GIVEN DATA –
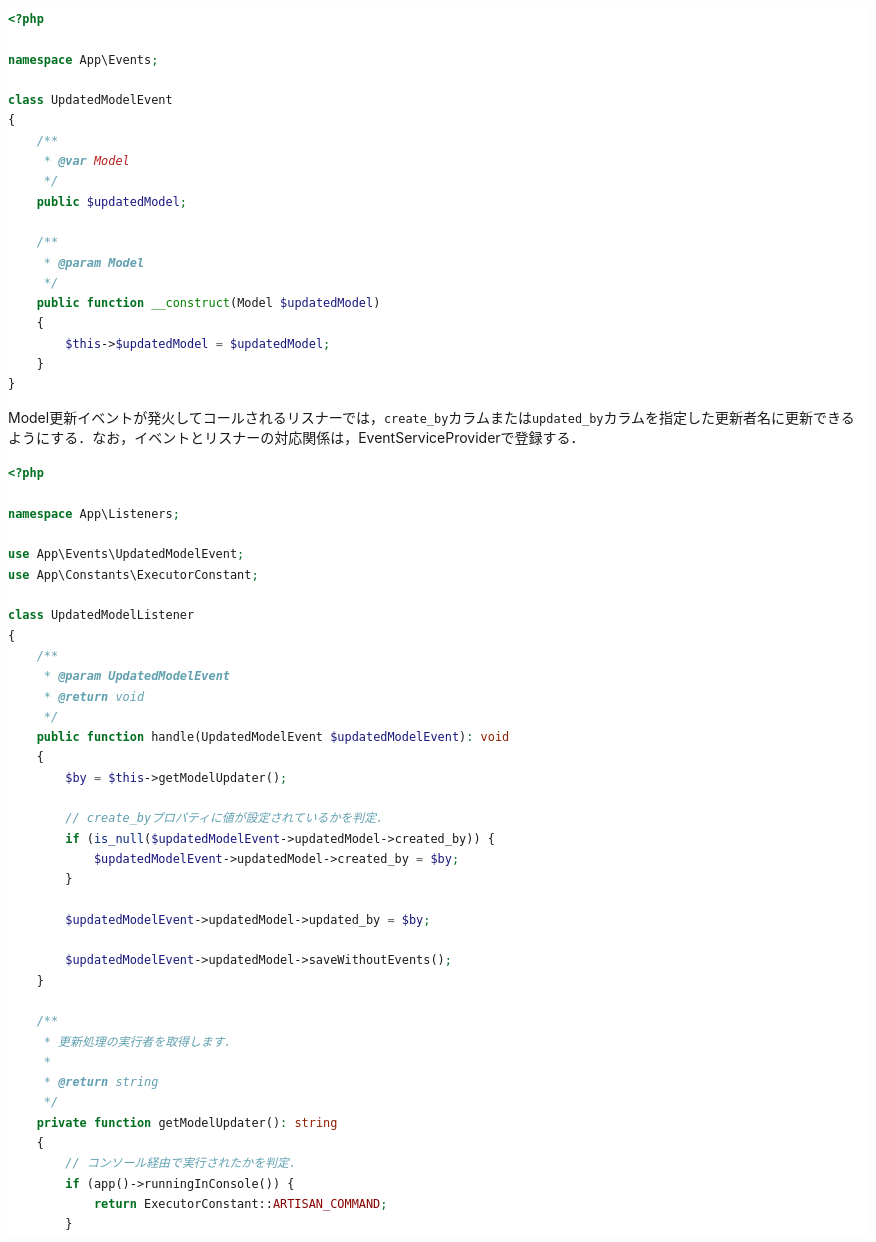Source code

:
 ```php
<?php

namespace App\Events;

class UpdatedModelEvent
{
    /**
     * @var Model
     */
    public $updatedModel;

    /**
     * @param Model
     */
    public function __construct(Model $updatedModel)
    {
        $this->$updatedModel = $updatedModel;
    }
}
```

Model更新イベントが発火してコールされるリスナーでは，```create_by```カラムまたは```updated_by```カラムを指定した更新者名に更新できるようにする．なお，イベントとリスナーの対応関係は，EventServiceProviderで登録する．

```php
<?php

namespace App\Listeners;

use App\Events\UpdatedModelEvent;
use App\Constants\ExecutorConstant;

class UpdatedModelListener
{
    /**
     * @param UpdatedModelEvent
     * @return void
     */
    public function handle(UpdatedModelEvent $updatedModelEvent): void
    {
        $by = $this->getModelUpdater();

        // create_byプロパティに値が設定されているかを判定．
        if (is_null($updatedModelEvent->updatedModel->created_by)) {     
            $updatedModelEvent->updatedModel->created_by = $by;
        }

        $updatedModelEvent->updatedModel->updated_by = $by;
        
        $updatedModelEvent->updatedModel->saveWithoutEvents();
    }
    
    /**
     * 更新処理の実行者を取得します．
     *
     * @return string
     */
    private function getModelUpdater(): string
    {
        // コンソール経由で実行されたかを判定．
        if (app()->runningInConsole()) {
            return ExecutorConstant::ARTISAN_COMMAND;
        }

```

EXERCISE AIM –
Would you restate the listing word for word without its pictures?

ANSWER TO THE PROBLEM –
Source code

:
 ```php
<?php

namespace App\Events;

class UpdatedModelEvent
{
    /**
     * @var Model
     */
    public $updatedModel;

    /**
     * @param Model
     */
    public function __construct(Model $updatedModel)
    {
        $this->$updatedModel = $updatedModel;
    }
}
```

Model更新イベントが発火してコールされるリスナーでは，```create_by```カラムまたは```updated_by```カラムを指定した更新者名に更新できるようにする．なお，イベントとリスナーの対応関係は，EventServiceProviderで登録する．

```php
<?php

namespace App\Listeners;

use App\Events\UpdatedModelEvent;
use App\Constants\ExecutorConstant;

class UpdatedModelListener
{
    /**
     * @param UpdatedModelEvent
     * @return void
     */
    public function handle(UpdatedModelEvent $updatedModelEvent): void
    {
        $by = $this->getModelUpdater();

        // create_byプロパティに値が設定されているかを判定．
        if (is_null($updatedModelEvent->updatedModel->created_by)) {     
            $updatedModelEvent->updatedModel->created_by = $by;
        }

        $updatedModelEvent->updatedModel->updated_by = $by;
        
        $updatedModelEvent->updatedModel->saveWithoutEvents();
    }
    
    /**
     * 更新処理の実行者を取得します．
     *
     * @return string
     */
    private function getModelUpdater(): string
    {
        // コンソール経由で実行されたかを判定．
        if (app()->runningInConsole()) {
            return ExecutorConstant::ARTISAN_COMMAND;
        }

```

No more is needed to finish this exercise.